Even worse, despite the diversity of Nigeria, governance is not contractarian, not based on negotiations and consensus, but on the-might-is-right philosophy. Policies are what the most powerful individuals in this country – call them the mafia, the cabal or whatever – say it is. Governance is not responsive, accountable or transparent. As Thucydides famously said in the dialogue with Plato in The Republic, “the strong do what they can and the weak suffer what they must”. That’s the situation in Nigeria. In 2015, President Buhari said that “constituencies that gave me 97% cannot in all honesty be treated equally, on some issues, with constituencies that gave me 5%”, referring to the Southeast and South-South that gave him scanty votes. With that statement, Buhari exposed another flaw at the heart of Nigeria’s politico-governance structure: the winner-takes-all philosophy. In a multi-nation country, the president has so much power of patronage, and can treat the geo-political zones differentially!
So, it’s understandable why there are agitations for self-determination in Nigeria. As I said, it’s a fundamental right.

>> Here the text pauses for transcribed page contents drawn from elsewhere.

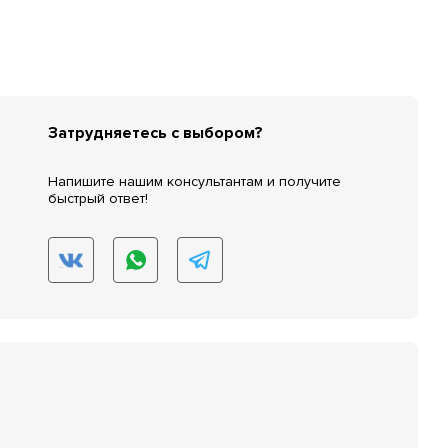
Затрудняетесь с выбором?
Напишите нашим консультантам и получите
быстрый ответ!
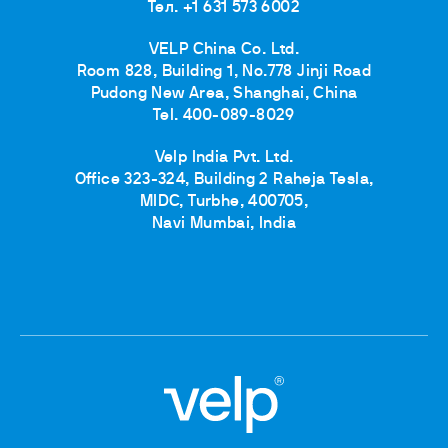
Тел. +1 631 573 6002
VELP China Co. Ltd.
Room 828, Building 1, No.778 Jinji Road
Pudong New Area, Shanghai, China
Tel. 400-089-8029
Velp India Pvt. Ltd.
Office 323-324, Building 2 Raheja Tesla,
MIDC, Turbhe, 400705,
Navi Mumbai, India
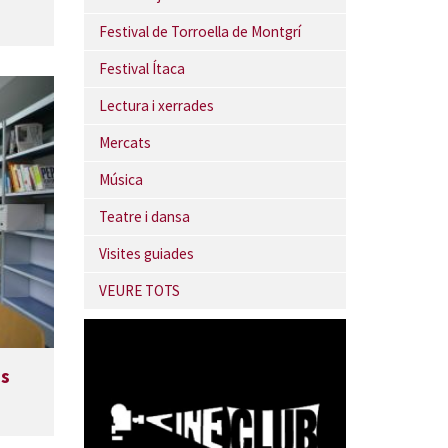
Festival de Torroella de Montgrí
Festival Ítaca
Lectura i xerrades
Mercats
Música
Teatre i dansa
Visites guiades
VEURE TOTS
es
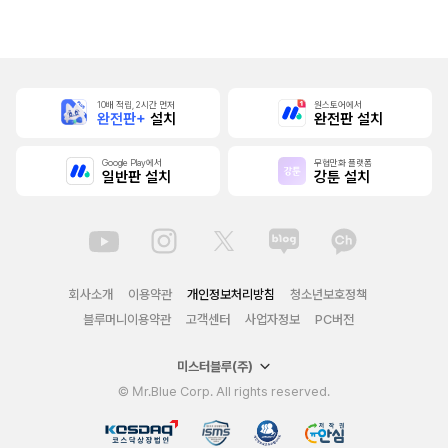
본]
10배 적립, 2시간 먼저
원스토어에서
완전판+
설치
완전판 설치
Google Play에서
무협만화 플랫폼
일반판 설치
강툰 설치
회사소개
이용약관
개인정보처리방침
청소년보호정책
블루머니이용약관
고객센터
사업자정보
PC버전
미스터블루(주)
© Mr.Blue Corp. All rights reserved.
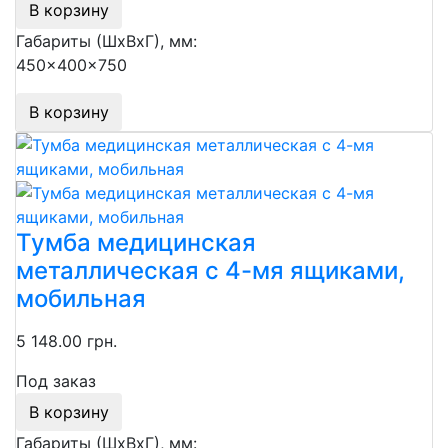
В корзину
Габариты (ШхВхГ), мм:
450x400x750
В корзину
Тумба медицинская
металлическая с 4-мя ящиками,
мобильная
5 148.00 грн.
Под заказ
В корзину
Габариты (ШхВхГ), мм:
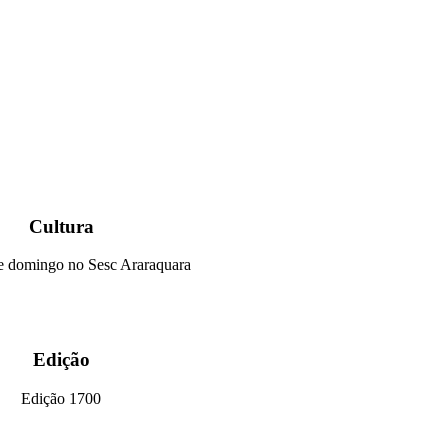
Cultura
e domingo no Sesc Araraquara
Edição
Edição 1700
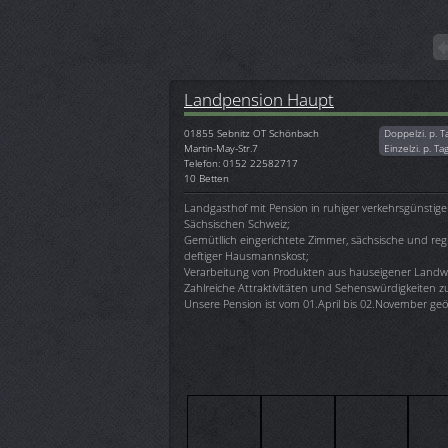
Landpension Haupt
01855
Sebnitz OT Schönbach
Doppelzi. p. T
Martin-May-Str.7
Einzelzi. p. Ta
Telefon: 0152 22582717
10 Betten
Landgasthof mit Pension in ruhiger verkehrsgünstig
Sächsischen Schweiz;
Gemütllich eingerichtete Zimmer, sächsische und reg
deftiger Hausmannskost;
Verarbeitung von Produkten aus hauseigener Landwi
Zahlreiche Attraktivitäten und Sehenswürdigkeiten z
Unsere Pension ist vom 01.April bis 02.November geö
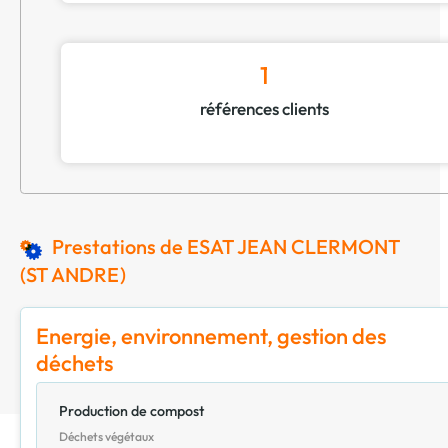
1
références clients
Prestations de ESAT JEAN CLERMONT
(ST ANDRE)
Energie, environnement, gestion des
déchets
Production de compost
Déchets végétaux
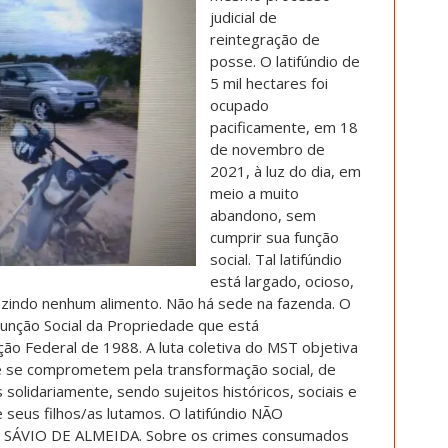
judicial de
reintegração de
posse. O latifúndio de
5 mil hectares foi
ocupado
pacificamente, em 18
de novembro de
2021, à luz do dia, em
meio a muito
abandono, sem
cumprir sua função
social. Tal latifúndio
está largado, ocioso,
uzindo nenhum alimento. Não há sede na fazenda. O
Função Social da Propriedade que está
ão Federal de 1988. A luta coletiva do MST objetiva
e se comprometem pela transformação social, de
solidariamente, sendo sujeitos históricos, sociais e
de seus filhos/as lutamos. O latifúndio NÃO
ÁVIO DE ALMEIDA. Sobre os crimes consumados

But self-determination can take different forms, of which secession is the extreme, nuclear option. Nigeria must not go down that route. What Nigeria’s various nationalities need is not secession, but a new political settlement that would lead to the creation of regional governments, with a great degree of political and economic autonomy within a federal structure. Considerable self-government at the regional level is needed to enable each region to mobilise resources and develop at its pace. Sadly, the North is reticent. Yet, it stands to gain from self-government, from regionalism. It should support political restructuring!